More Americans may be seen without masks this Friday.
Twila Brase, president of Citizens' Council for Health Freedom, has launched a "Face Freedom" campaign that encourages people to go without a mask on Fridays.
"On Face Freedom Friday, just take a picture of you or whoever you're with without a mask and then send it around your social network with #FaceFreedom," Brase said on American Family Radio's "Sandy Rios in the Morning" program. "We need to move this country back to freedom of their faces, freedom to breathe, freedom to speak -- all of this without a barrier -- freedom to see each other's expressions, freedom to communicate."
President Trump has urged people to wear masks, and Democrat presidential nominee Joe Biden has gone so far as to say he would call for a national mask mandate if he is elected.
"We'll have a national mandate to wear masks, not as a burden, but as a patriotic duty to protect one another," Biden said Thursday, August 20th, during his speech at the Democratic National Convention.
The Centers for Disease Control and Prevention also touts the importance of wearing a mask:
Masks may help prevent people who have COVID-19 from spreading the virus to others. Wearing a mask will help protect people around you, including those at higher risk of severe illness from COVID-19 and workers who frequently come into close contact with other people (e.g., in stores and restaurants). Masks are most likely to reduce the spread of COVID-19 when they are widely used by people in public settings. The spread of COVID-19 can be reduced when masks are used along with other preventive measures, including social distancing, frequent handwashing, and cleaning and disinfecting frequently touched surfaces.
The masks recommended here are not surgical masks or respirators. Currently, those are critical supplies that should be reserved for healthcare workers and other first responders. Masks are not personal protective equipment (PPE). They are not appropriate substitutes for PPE such as respirators (like N95 respirators) or medical facemasks (like surgical masks) in workplaces where respirators or facemasks are recommended or required to protect the wearer.
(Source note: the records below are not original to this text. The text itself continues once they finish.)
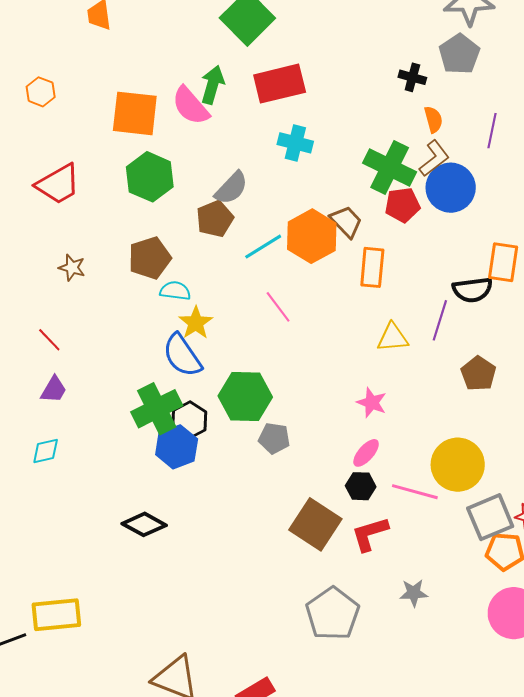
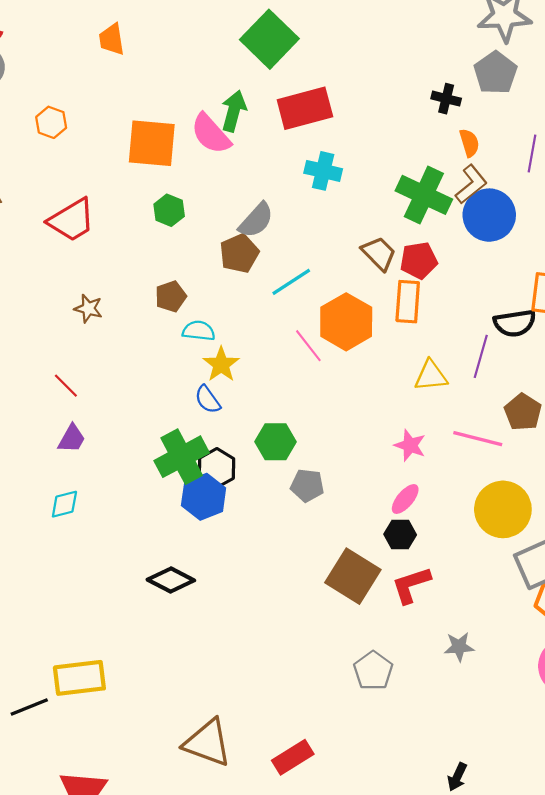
green hexagon: (150, 177) -> (169, 210), size x0.6
red pentagon: (402, 205) -> (419, 260), moved
orange hexagon: (312, 236) -> (346, 322), moved
brown pentagon: (150, 258) -> (171, 296), size x0.7
blue semicircle: (182, 355) -> (208, 399), size x0.6
green hexagon: (245, 397) -> (275, 442), size x0.7
pink line: (415, 492) -> (478, 439), moved
gray pentagon: (333, 614) -> (373, 671), size x0.7

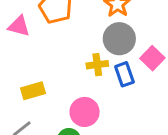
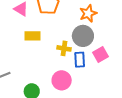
yellow rectangle: (33, 91) -> (32, 36), moved
pink circle: (85, 112) -> (62, 80), moved

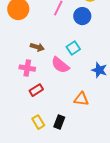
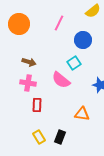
blue circle: (82, 16) -> (83, 40), moved
brown arrow: (37, 47) -> (29, 62), moved
red rectangle: (36, 90) -> (37, 105), turned -56

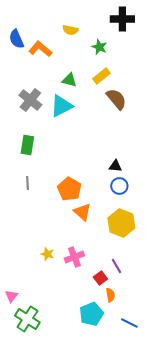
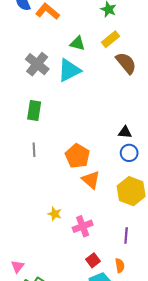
yellow star: (47, 254) -> (55, 214), moved
purple line: (116, 266) -> (126, 236), turned 35
red square: (100, 278) -> (93, 260), moved

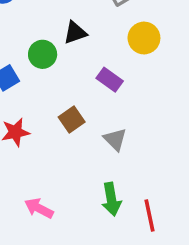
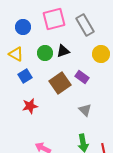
green circle: (43, 54) -> (45, 53), moved
brown square: (72, 120) -> (60, 83), moved, size x1.5

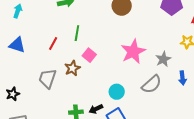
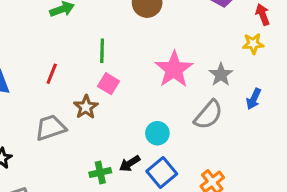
green line: (77, 33) -> (102, 51), moved
blue arrow: (183, 78) -> (254, 99), turned 40
gray trapezoid: (48, 79) -> (51, 128), turned 60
According to Dr. Kevin Pham, a policy analyst at The Heritage Foundation, a mask has its place because COVID-19 is a respiratory virus that is borne from your own respiration.
"So it's just common sense that if you put something in front of your respiratory organs, your mouth and your nose," he says, "then that will decrease the spread and speed of how much you can transmit this virus to someone else."
Still, Brase has her doubts about the effectiveness of masks, especially the cloth masks that many, if not most, people are wearing.
"Cloth masks have 97 percent penetration," she told the AFR Talk program. "In other words, 97 percent of things pass through the cloth mask one way and the other, whether you're breathing out or whether you're breathing in."
"There is no scientific evidence that masks help you," she asserted.
In a June commentary published at The Daily Signal, Pham also defended the use of masks but said government-mandated rules enforcing mask wearing is not helpful.
"The mask-wearing mandates are already resulting in reflexive defiance," the medical doctor wrote two months ago, "and can further undermine the already tenuous and increasingly shaky trust that public health officials hold with the public."
Editor's Note: This story has been updated with comments from Dr. Kevin Pham.